Dear all,

Pertama, barangkali kita perlu sepakati bersama bahwa segala sesuatu yang UUD 
(Ujung Ujungnya Duit) adalah salah satu bentuk penipuan, jadi tidak perlu 
ditanggapi lebih lanjut, bahkan SMS atau voice mail sekalipun (karena hal ini 
juga sangat rentan), kecuali ketemu langsung empat mata dan bilang:" mas, 
tolong bayari dulu aku gak bawa doku neh....".

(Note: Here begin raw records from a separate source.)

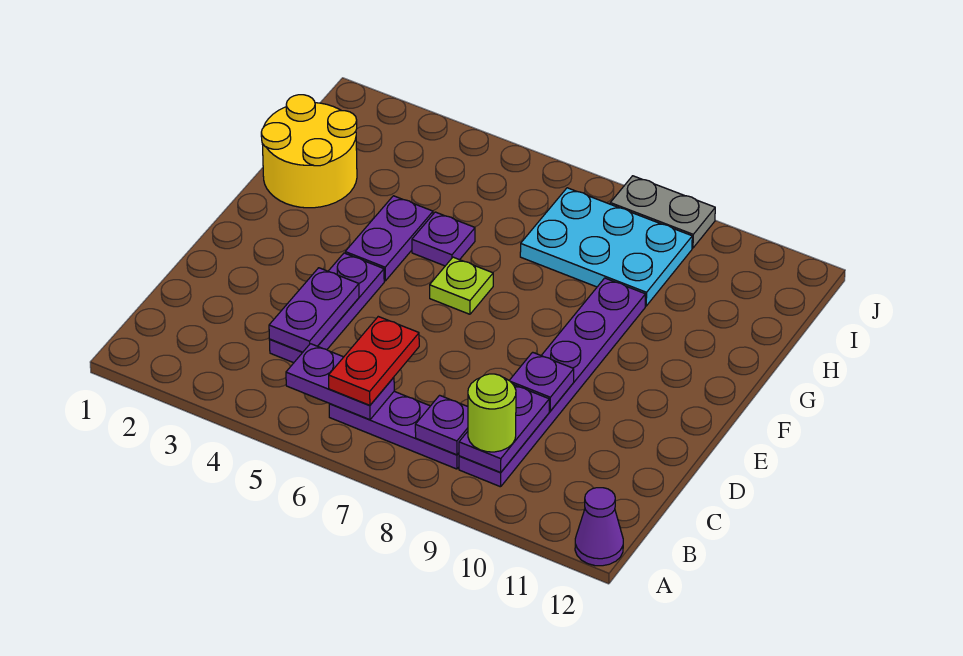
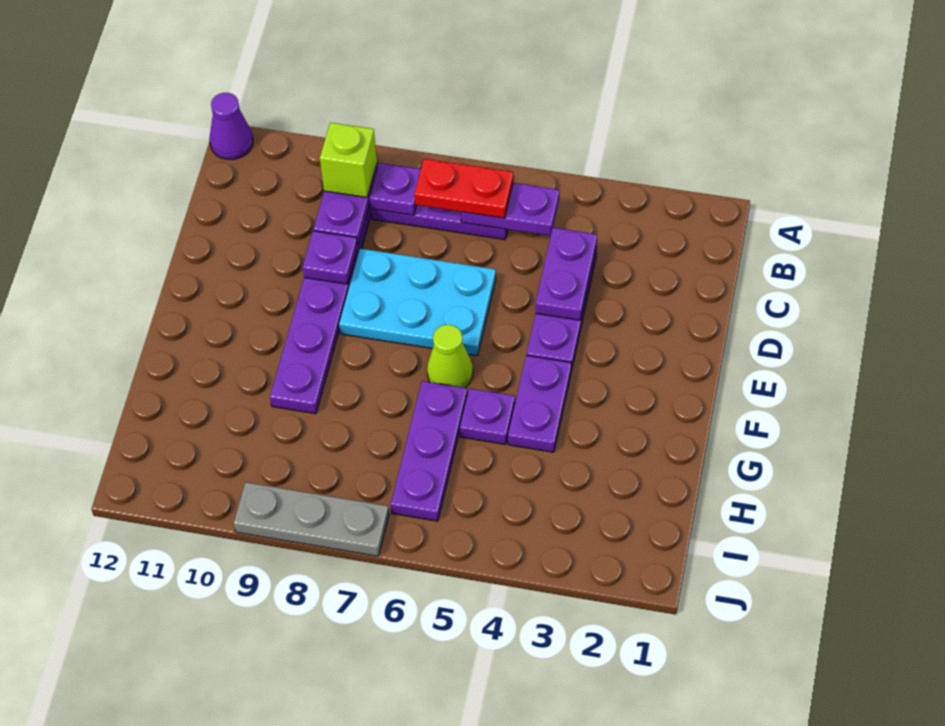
red 1x2 plate [329,317,419,405] -> red 1x2 plate turned to [414,159,513,218]
lime 1x1 round brick [468,374,516,452] -> lime 1x1 brick [320,123,377,197]
lime 1x1 plate [430,257,493,314] -> lime 1x1 cone [427,325,473,388]
yellow 2x2 round brick [261,95,357,208] -> none
none -> purple 1x3 plate [391,381,467,521]
cyan 2x3 plate [520,188,692,306] -> cyan 2x3 plate moved to [339,249,496,356]
grey 1x2 plate [610,176,715,248] -> grey 1x3 plate [234,482,389,556]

Kedua, kenapa si penipu memakai bhs inggris itu karena si penipu mengkondisikan 
diri seolah olah hanya bahasa inggris yang diperkenankan oleh sistem di sana 
(CMIIW), artinya ini sengaja dibuat untuk mengesankan keseriusan dan kasus ini 
bener bener terjadi di inggris sana.

Ketiga, Saya kok gak yakin penipuan ini dilakukan oleh bukan orang Indonesia. 
Seratus persen saya yakin ini murni orang Indonesia, bahkan mungkin bisa 
dipersempit orang/eks  di lingkungan dep keuangan, atau bahkan orang/eks 
dilingkungan djpbn mengingat si penipu tahu nama nama pejabat berikut emailnya.
Ketiga, si pelaku diindikasikan memiliki IELT atau TOEFL dengan skor lumayan 
tinggi dan menguasai bidang IT yang  tinggi juga atau kemungkinan lain si 
penipu meng-hire seorang yg mempunyai kemampuan bhs inggris dan IT.

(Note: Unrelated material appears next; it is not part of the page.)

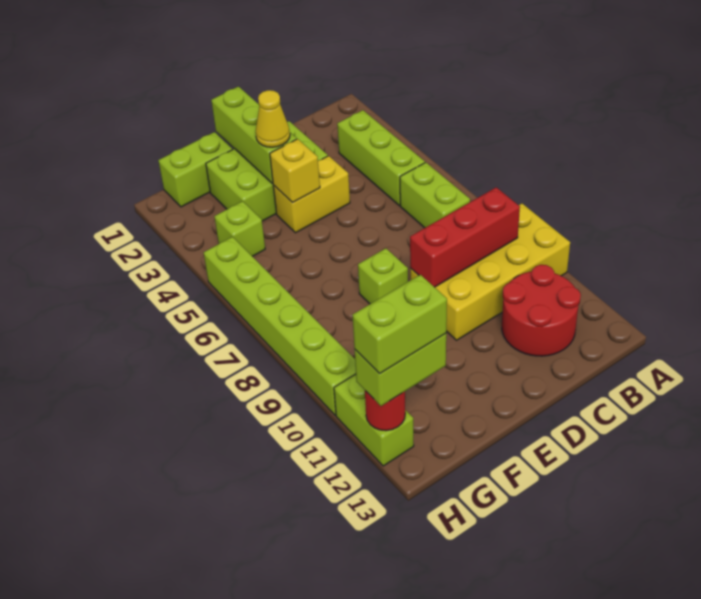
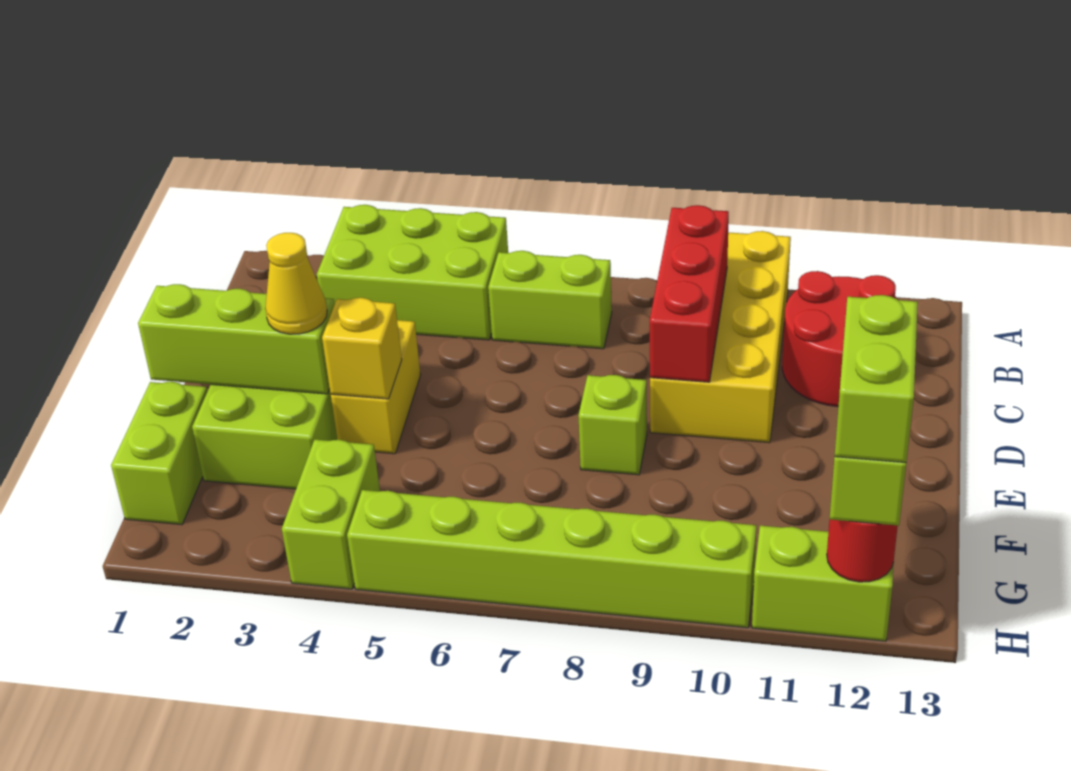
lime 1x3 brick [337,110,425,206] -> lime 2x3 brick [317,205,508,340]
lime 1x1 brick [214,201,265,256] -> lime 1x2 brick [282,440,380,589]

Keempat, selalu ingat pesan pesan BANG NAPI:"WASPADALAH! WASPADALAH, 
WASPADALAH!!!".

Salam hangat dari Kendari
HaBeWe
mohon doa agar berhasil dalam pertempuran Makassar(16/17) Surabaya(18/30)

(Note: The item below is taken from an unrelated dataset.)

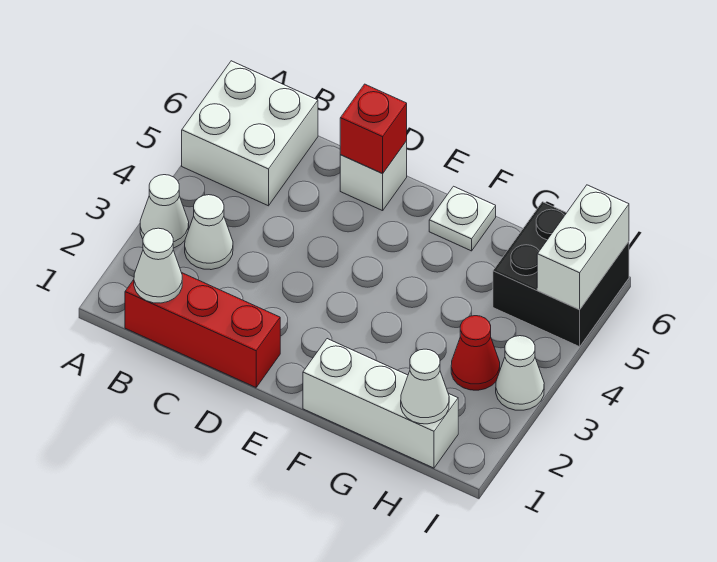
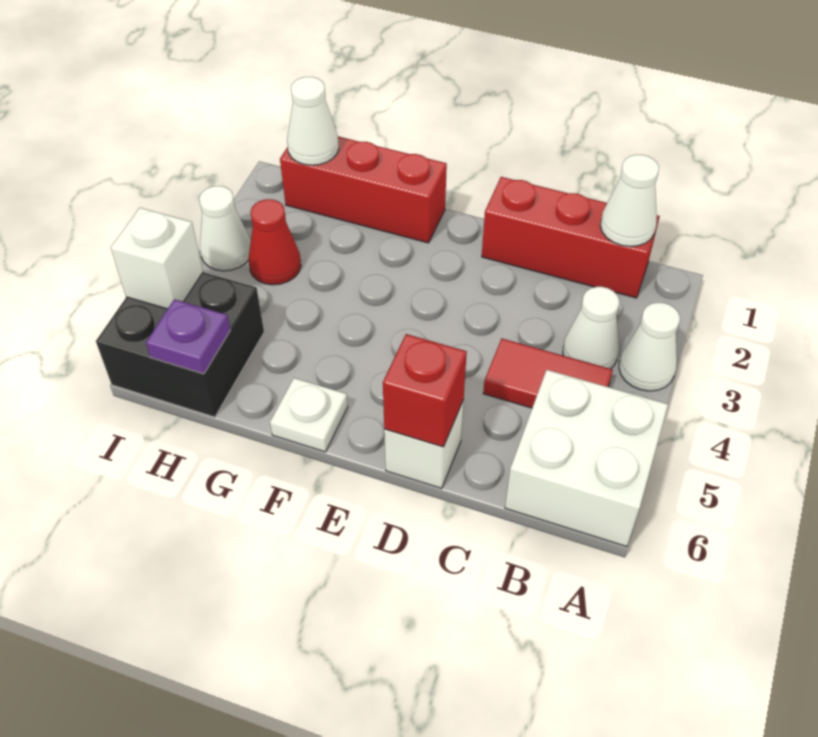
none -> red 1x2 tile [483,339,613,408]
white 1x3 brick [303,339,458,468] -> red 1x3 brick [280,136,447,243]
none -> purple 1x1 plate [146,299,230,374]
white 1x2 brick [537,185,629,309] -> white 1x1 brick [111,208,203,309]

--- In [email protected], suba sita <subasus...@...> wrote:
>
> 
> Yth mailliser,
> 
.. yg lucu email itu harus di tulis dalam bahasa Inggris. Kalau di tulis dalam 
bahasa Indonesia mungkin lebih gampang berhasilnya. 
> 
... Akhirnya ketika di konfirmasikan kepada pak Pram, ternyata beliau pada saat 
ini tidak bisa mengakses email nya. Jadi emailnya dibajak oleh orang-orang yang 
tidak bertanggungjawab.
> 
...Melihat gaya bahasa Inggrisnya si penulis, nampaknya  dia ini bukan orang 
Indonesia.
> 
> Demikian, info yg dapat diteruskan mudah-mudahan bermanfaat.
> 
> 
> --- Pada Sen, 11/5/09, pramudjo pratopo <pramudjo_dj...@...> menulis:
> 

.... These people won't even allow people
> > write in native dialects as they have configured the systems
> > here to display messages in English only.